South Africa – Day 1

Our crazy schedule so far for the Campus Harvest 2011 Tour in South Africa:


7:00 AM – Arrive in Johannesburg, meet Vuyo, event coordinator for Campus Harvest, and Jude, campus missionary on one of the universities there. They’re hilarious. We hit it off immediately. I pretended I didn’t have a message prepared and they threatened to take us back to the airport and send us back. Best way to break the ice for Filipinos and Africans is to joke.

8:30 AM – Arrive at the house we’re staying in for the night. Paolo and Liz Zambonini. Yes, he’s of Italian descent. They have a really beautiful home and very welcoming family. We go to the guest room and freshen up.
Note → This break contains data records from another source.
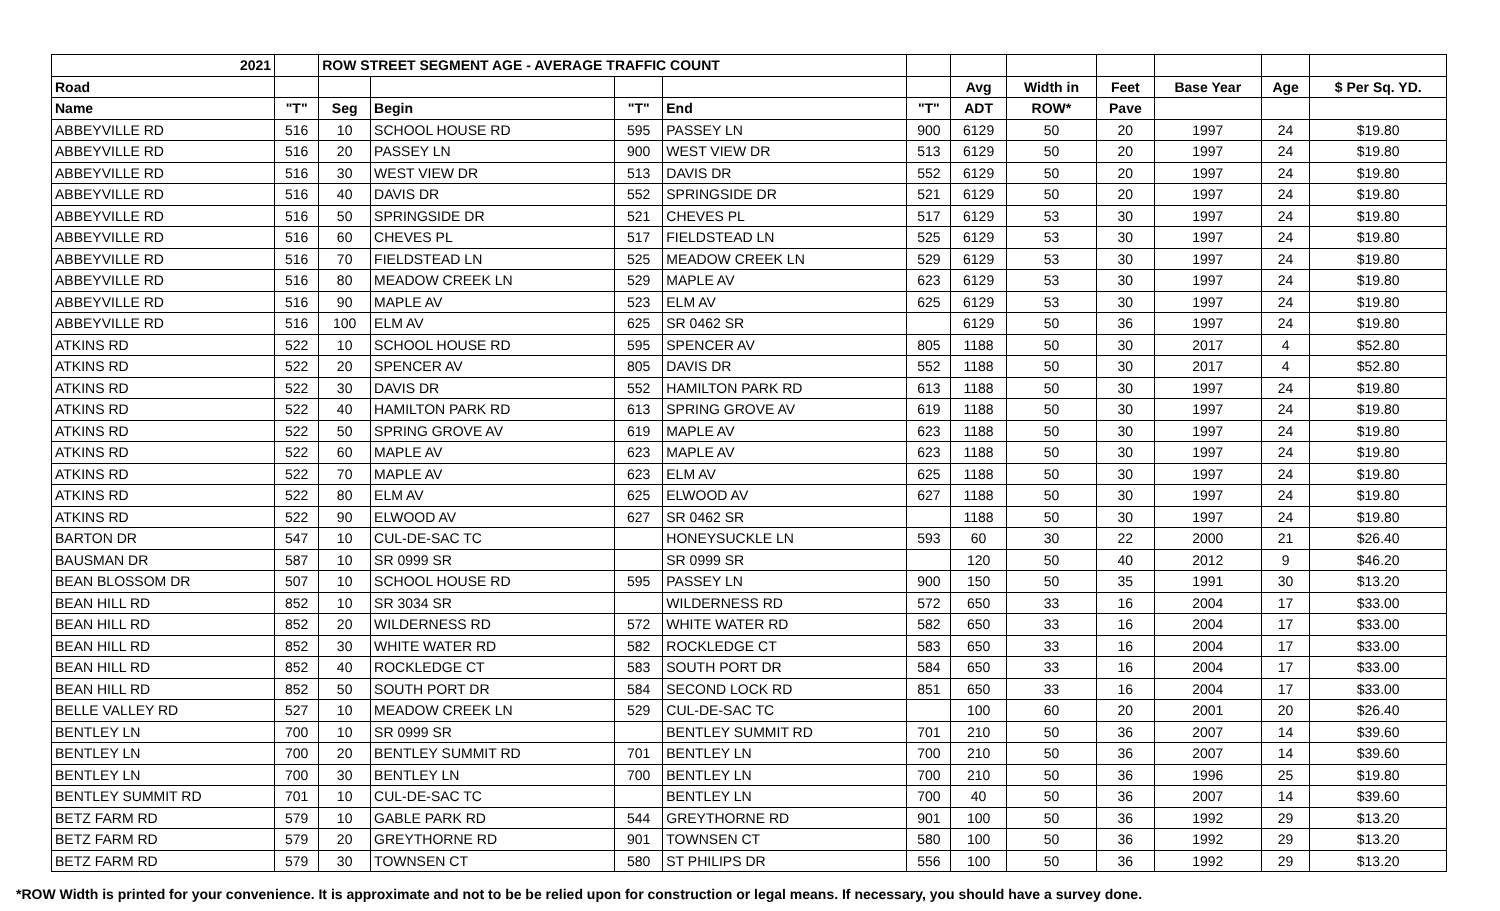| 2021 | | ROW STREET SEGMENT AGE - AVERAGE TRAFFIC COUNT | | | | | | | | | | |
| --- | --- | --- | --- | --- | --- | --- | --- | --- | --- | --- | --- | --- |
| Road | | | | | | | Avg | Width in | Feet | Base Year | Age | $ Per Sq. YD. |
| Name | "T" | Seg | Begin | "T" | End | "T" | ADT | ROW* | Pave | | | |
| ABBEYVILLE RD | 516 | 10 | SCHOOL HOUSE RD | 595 | PASSEY LN | 900 | 6129 | 50 | 20 | 1997 | 24 | $19.80 |
| ABBEYVILLE RD | 516 | 20 | PASSEY LN | 900 | WEST VIEW DR | 513 | 6129 | 50 | 20 | 1997 | 24 | $19.80 |
| ABBEYVILLE RD | 516 | 30 | WEST VIEW DR | 513 | DAVIS DR | 552 | 6129 | 50 | 20 | 1997 | 24 | $19.80 |
| ABBEYVILLE RD | 516 | 40 | DAVIS DR | 552 | SPRINGSIDE DR | 521 | 6129 | 50 | 20 | 1997 | 24 | $19.80 |
| ABBEYVILLE RD | 516 | 50 | SPRINGSIDE DR | 521 | CHEVES PL | 517 | 6129 | 53 | 30 | 1997 | 24 | $19.80 |
| ABBEYVILLE RD | 516 | 60 | CHEVES PL | 517 | FIELDSTEAD LN | 525 | 6129 | 53 | 30 | 1997 | 24 | $19.80 |
| ABBEYVILLE RD | 516 | 70 | FIELDSTEAD LN | 525 | MEADOW CREEK LN | 529 | 6129 | 53 | 30 | 1997 | 24 | $19.80 |
| ABBEYVILLE RD | 516 | 80 | MEADOW CREEK LN | 529 | MAPLE AV | 623 | 6129 | 53 | 30 | 1997 | 24 | $19.80 |
| ABBEYVILLE RD | 516 | 90 | MAPLE AV | 523 | ELM AV | 625 | 6129 | 53 | 30 | 1997 | 24 | $19.80 |
| ABBEYVILLE RD | 516 | 100 | ELM AV | 625 | SR 0462 SR | | 6129 | 50 | 36 | 1997 | 24 | $19.80 |
| ATKINS RD | 522 | 10 | SCHOOL HOUSE RD | 595 | SPENCER AV | 805 | 1188 | 50 | 30 | 2017 | 4 | $52.80 |
| ATKINS RD | 522 | 20 | SPENCER AV | 805 | DAVIS DR | 552 | 1188 | 50 | 30 | 2017 | 4 | $52.80 |
| ATKINS RD | 522 | 30 | DAVIS DR | 552 | HAMILTON PARK RD | 613 | 1188 | 50 | 30 | 1997 | 24 | $19.80 |
| ATKINS RD | 522 | 40 | HAMILTON PARK RD | 613 | SPRING GROVE AV | 619 | 1188 | 50 | 30 | 1997 | 24 | $19.80 |
| ATKINS RD | 522 | 50 | SPRING GROVE AV | 619 | MAPLE AV | 623 | 1188 | 50 | 30 | 1997 | 24 | $19.80 |
| ATKINS RD | 522 | 60 | MAPLE AV | 623 | MAPLE AV | 623 | 1188 | 50 | 30 | 1997 | 24 | $19.80 |
| ATKINS RD | 522 | 70 | MAPLE AV | 623 | ELM AV | 625 | 1188 | 50 | 30 | 1997 | 24 | $19.80 |
| ATKINS RD | 522 | 80 | ELM AV | 625 | ELWOOD AV | 627 | 1188 | 50 | 30 | 1997 | 24 | $19.80 |
| ATKINS RD | 522 | 90 | ELWOOD AV | 627 | SR 0462 SR | | 1188 | 50 | 30 | 1997 | 24 | $19.80 |
| BARTON DR | 547 | 10 | CUL-DE-SAC TC | | HONEYSUCKLE LN | 593 | 60 | 30 | 22 | 2000 | 21 | $26.40 |
| BAUSMAN DR | 587 | 10 | SR 0999 SR | | SR 0999 SR | | 120 | 50 | 40 | 2012 | 9 | $46.20 |
| BEAN BLOSSOM DR | 507 | 10 | SCHOOL HOUSE RD | 595 | PASSEY LN | 900 | 150 | 50 | 35 | 1991 | 30 | $13.20 |
| BEAN HILL RD | 852 | 10 | SR 3034 SR | | WILDERNESS RD | 572 | 650 | 33 | 16 | 2004 | 17 | $33.00 |
| BEAN HILL RD | 852 | 20 | WILDERNESS RD | 572 | WHITE WATER RD | 582 | 650 | 33 | 16 | 2004 | 17 | $33.00 |
| BEAN HILL RD | 852 | 30 | WHITE WATER RD | 582 | ROCKLEDGE CT | 583 | 650 | 33 | 16 | 2004 | 17 | $33.00 |
| BEAN HILL RD | 852 | 40 | ROCKLEDGE CT | 583 | SOUTH PORT DR | 584 | 650 | 33 | 16 | 2004 | 17 | $33.00 |
| BEAN HILL RD | 852 | 50 | SOUTH PORT DR | 584 | SECOND LOCK RD | 851 | 650 | 33 | 16 | 2004 | 17 | $33.00 |
| BELLE VALLEY RD | 527 | 10 | MEADOW CREEK LN | 529 | CUL-DE-SAC TC | | 100 | 60 | 20 | 2001 | 20 | $26.40 |
| BENTLEY LN | 700 | 10 | SR 0999 SR | | BENTLEY SUMMIT RD | 701 | 210 | 50 | 36 | 2007 | 14 | $39.60 |
| BENTLEY LN | 700 | 20 | BENTLEY SUMMIT RD | 701 | BENTLEY LN | 700 | 210 | 50 | 36 | 2007 | 14 | $39.60 |
| BENTLEY LN | 700 | 30 | BENTLEY LN | 700 | BENTLEY LN | 700 | 210 | 50 | 36 | 1996 | 25 | $19.80 |
| BENTLEY SUMMIT RD | 701 | 10 | CUL-DE-SAC TC | | BENTLEY LN | 700 | 40 | 50 | 36 | 2007 | 14 | $39.60 |
| BETZ FARM RD | 579 | 10 | GABLE PARK RD | 544 | GREYTHORNE RD | 901 | 100 | 50 | 36 | 1992 | 29 | $13.20 |
| BETZ FARM RD | 579 | 20 | GREYTHORNE RD | 901 | TOWNSEN CT | 580 | 100 | 50 | 36 | 1992 | 29 | $13.20 |
| BETZ FARM RD | 579 | 30 | TOWNSEN CT | 580 | ST PHILIPS DR | 556 | 100 | 50 | 36 | 1992 | 29 | $13.20 |
*ROW Width is printed for your convenience. It is approximate and not to be be relied upon for construction or legal means. If necessary, you should have a survey done.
9:45 AM – Jude picks us up for breakfast. This is the beginning of being fed too much. We talk on the way to the mall. Apparently, his name means prince and he is a prince from his tribe back in Uganda.

10:45 AM – Breakfast with Jude and Vuyo. They explain that vegetarianism is a weird concept in South Africa. Everyone eats meat, all the time. If you’re asked to bring vegetables you bring chicken, pork, or fish. So they regard Carla’s choice of food with curioisity.

11:30 AM – Visit the His People Johannesburg church office.

1:15 PM – Lunch at Nando’s with Pastor Simon Lerafolo, one of the apostolic leaders in South Africa, and Dr. Augustin Hibaile, pastor from Central African Republic. Dr. Augustin has a ministry to government leaders of his country. He teaches them ethical leadership princinples from the Bible. He also has a weekly discipleship meeting with the Prime Minister of his country. I’m thinking, “This is the man I’m going to be speaking with?” (Check out the speakers’ profiles for the event.)

It’s like saying your leadership seminar speakers were John Maxwell and a boy scout troop leader. But it’s an honor to be speaking and traveling with him. We’re learning so much from this humble, wise man whose motto is, “I was born to serve.”


3:30 PM – (Yes, it was a long lunch and coffee.) Vuyo and Jude take the two of us to Soweto (South West Township), where black people in South Africa where ordered to live during the days of the apartheid government. We visit the Hector Pieterson Museum, which documented the events leading up to, during, and coming from the Soweto uprising. It is the story of high school students protesting the use of Afrikaans as a means of instruction in school – a language they did not relate with as a culture. 20,000 students organized themselves and marched in peaceful protest when the police opened fire on them. Low guesses say 200 people were killed, though some estimates put it nearer to 600. One of the first was 12 year old Hector Pieterson. We all blink back tears as we maintain a respectful distance from each other at the museum.

6:30 PM – Back at the Zambonini residence. We have a good time chatting with the family. Then we freshen up, I take a nap, before we go to dinner with Jude, Vuyo, and Vuyo’s fiancée, Lindy.

7:45 PM – Dinner time. I don’t think there’s time to get hungry here. It’s a fun evening as we connect with each other with humor, ministry, songs, and our faith in God.

10:00 PM – Back at the Zambonini’s. Gotta rest and pack, because we leave for Durban the next day.